The Treaty also renews democratic legitimacy. By establishing formal partnership with the First Peoples, the Parliament acknowledges that sovereignty is strengthened, not diminished, by consent. This principle has particular resonance for multicultural citizens whose own inclusion in the civic sphere was the product of evolving democratic justice. The Treaty thus becomes a shared mirror of aspiration: an affirmation that recognition of one community’s dignity enlarges the moral horizon of all.

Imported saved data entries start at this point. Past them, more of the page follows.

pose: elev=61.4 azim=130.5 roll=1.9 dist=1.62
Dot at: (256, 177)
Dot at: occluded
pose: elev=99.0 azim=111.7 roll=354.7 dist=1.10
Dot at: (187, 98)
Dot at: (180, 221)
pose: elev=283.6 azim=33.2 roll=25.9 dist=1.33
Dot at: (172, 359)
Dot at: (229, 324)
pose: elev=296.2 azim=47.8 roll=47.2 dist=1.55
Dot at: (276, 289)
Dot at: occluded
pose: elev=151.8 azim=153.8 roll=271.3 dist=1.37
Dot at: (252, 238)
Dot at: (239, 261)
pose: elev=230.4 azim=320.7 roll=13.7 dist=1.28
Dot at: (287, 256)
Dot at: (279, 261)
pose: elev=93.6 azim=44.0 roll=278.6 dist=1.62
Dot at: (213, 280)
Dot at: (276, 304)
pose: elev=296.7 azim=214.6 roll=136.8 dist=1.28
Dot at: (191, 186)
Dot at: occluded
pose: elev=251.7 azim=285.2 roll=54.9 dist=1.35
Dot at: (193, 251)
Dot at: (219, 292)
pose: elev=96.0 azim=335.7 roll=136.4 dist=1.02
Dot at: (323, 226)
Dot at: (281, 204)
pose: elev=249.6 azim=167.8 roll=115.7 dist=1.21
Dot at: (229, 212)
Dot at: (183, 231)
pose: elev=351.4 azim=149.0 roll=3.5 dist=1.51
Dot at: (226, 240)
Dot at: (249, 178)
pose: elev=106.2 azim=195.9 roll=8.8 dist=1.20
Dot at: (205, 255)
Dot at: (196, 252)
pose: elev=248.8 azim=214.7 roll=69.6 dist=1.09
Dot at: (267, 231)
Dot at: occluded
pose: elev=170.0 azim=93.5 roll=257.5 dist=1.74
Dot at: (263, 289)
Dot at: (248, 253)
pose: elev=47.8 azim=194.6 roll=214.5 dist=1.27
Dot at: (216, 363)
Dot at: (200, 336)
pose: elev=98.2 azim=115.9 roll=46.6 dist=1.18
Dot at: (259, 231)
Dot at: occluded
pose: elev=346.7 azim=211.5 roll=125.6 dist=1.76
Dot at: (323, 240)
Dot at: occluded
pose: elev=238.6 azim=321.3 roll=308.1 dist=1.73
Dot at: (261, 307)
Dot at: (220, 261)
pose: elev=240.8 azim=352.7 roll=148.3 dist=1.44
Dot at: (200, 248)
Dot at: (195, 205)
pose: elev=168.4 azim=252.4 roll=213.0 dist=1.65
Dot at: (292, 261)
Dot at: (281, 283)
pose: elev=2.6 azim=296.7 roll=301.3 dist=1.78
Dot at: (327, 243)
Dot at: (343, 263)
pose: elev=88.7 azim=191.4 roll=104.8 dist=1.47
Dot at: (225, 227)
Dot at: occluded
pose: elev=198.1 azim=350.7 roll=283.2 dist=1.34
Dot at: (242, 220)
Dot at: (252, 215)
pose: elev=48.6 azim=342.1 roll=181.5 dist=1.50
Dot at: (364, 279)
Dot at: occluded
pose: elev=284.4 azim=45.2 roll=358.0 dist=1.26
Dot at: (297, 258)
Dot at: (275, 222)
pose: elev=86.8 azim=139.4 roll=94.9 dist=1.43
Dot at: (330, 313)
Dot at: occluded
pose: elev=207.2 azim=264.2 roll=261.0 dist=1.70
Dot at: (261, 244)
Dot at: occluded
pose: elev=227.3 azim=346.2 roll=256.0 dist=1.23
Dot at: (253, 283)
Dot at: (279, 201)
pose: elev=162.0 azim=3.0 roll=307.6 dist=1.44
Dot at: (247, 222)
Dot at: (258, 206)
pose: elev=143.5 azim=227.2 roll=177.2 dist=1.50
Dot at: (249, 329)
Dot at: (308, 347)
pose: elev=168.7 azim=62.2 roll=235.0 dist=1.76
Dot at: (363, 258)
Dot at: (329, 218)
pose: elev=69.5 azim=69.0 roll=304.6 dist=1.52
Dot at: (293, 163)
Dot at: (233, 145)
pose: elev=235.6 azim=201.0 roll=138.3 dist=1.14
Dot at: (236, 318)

There is, moreover, an environmental dimension. The philosophy of custodianship embedded in the Treaty is inherently ecological. The principles that have guided Aboriginal relationship to land, care, reciprocity, and continuity, will likely influence future public policy. The Nginma Ngainga Wara is charged with monitoring outcomes in these areas, an acknowledgment that environmental degradation constitutes not merely economic loss but ethical failure. The effectiveness of this framework will depend on how deeply these values penetrate the planning and economic systems of government.
At a symbolic level, the Treaty redefines citizenship. Allegiance becomes not only to law and institution but also to the moral order that precedes them. Every citizenship ceremony becomes an act of acknowledgment, every new arrival a participant in the ongoing reconciliation between peoples and land. The government would do well to ensure that this understanding is embedded in civic education, for only through shared comprehension will the Treaty achieve permanence.
The Treaty also carries implications for social cohesion. In a time when identity politics can fragment public life, a shared foundation of acknowledgment provides unity of purpose. All communities, whether Indigenous, migrant, or long-settled, can trace their civic legitimacy to a single act of recognition: acceptance of the First Peoples’ enduring presence. For this unity to endure, however, the Treaty must remain open to continual renewal through participation, education, and accountability.
Some critics have expressed concern that the Treaty’s framework may become cumbersome or create parallel bureaucracies. The risk is real but not inevitable. The value of Gellung Warl will be determined by its capacity to foster practical collaboration rather than administrative complexity. If it becomes a space of genuine deliberation, remembrance, and oversight, its threefold purpose, it will stand as one of Victoria’s most significant legislative achievements.
The implications for multiculturalism are profound. The Treaty replaces the language of diversity with that of relationship. The multicultural institutions of Victoria, its councils, associations, and schools, will need to engage with Gellung Warl as partners in civic development. Their inclusion is not merely desirable but necessary if the Treaty is to reflect the lived complexity of modern Victoria.
The Treaty is a landmark in Victoria’s civic evolution. Its vision is principled, its purpose clear. If it is to endure however, it must remain a living compact sustained by participation, transparency, and shared responsibility. For in the end, the moral strength of any law lies not in its clauses but in the conscience of those who give it life. Our community can be proud of the fact that its thinkers, have been calling for such evolution for decades. It is incumbent upon us to lend it, our full support.